Not sure about your permission case and your birth certificate about your child. Suggested you go to JAG, practically all bases have these, least they use to, and discuss your case with a JAG attorney. If he doesn't have immigration experience, he/she can get help. Not only can the USCIS be stonewall, but so can the DOS for a US passport. Believe that permission stuff becomes history after the child reaches the age of 16. Never had to deal with the DOS on this issue, stepdaughter was not a US citizen at that time, so could only deal with the Venezuelan consulate, a different country with different laws, and really a bunch of hard heads on this permission issue. But like my wifes' new car that is a wreck now, time took care of that. We just went about a normal life, and now my stepdaughter has both her Venezuelan and US passport.

My wife before we married, asked me several times if I still loved her with all the complications we had. Yes, I still love you, but lets just handle one complication at a time. See your complication that may not even be a complication is that other biological parent permission thing.

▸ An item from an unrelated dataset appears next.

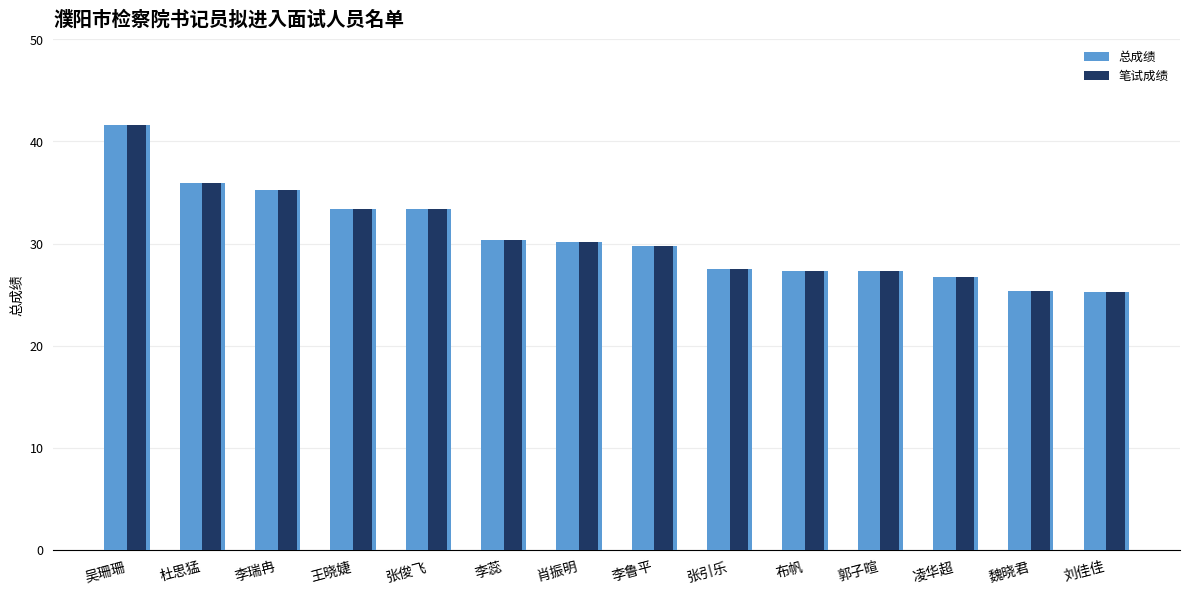

What position from the left is 张引乐?

9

I just looked over my stepdaughters I-485 and G-325a forms, most of these forms are blank, trying to recall, I believe my attorney just signed those as she was a minor, under section 2, just checked she was a child of the applicant parent. Of course, your husband signs the I-130 and his G-325a is the same one he filled out for you. I recall being confused on that I-130, petitioner has to fill one out for each person, the form wasn't clear on that issue. You can also fill out an I-864a to show your liability to also care for that child that you have already done since day one.

The only issue I feel you may have, is that permission issue, I have no experience with that in your situation. Perhaps in another section of this board, you can meet someone that has experience.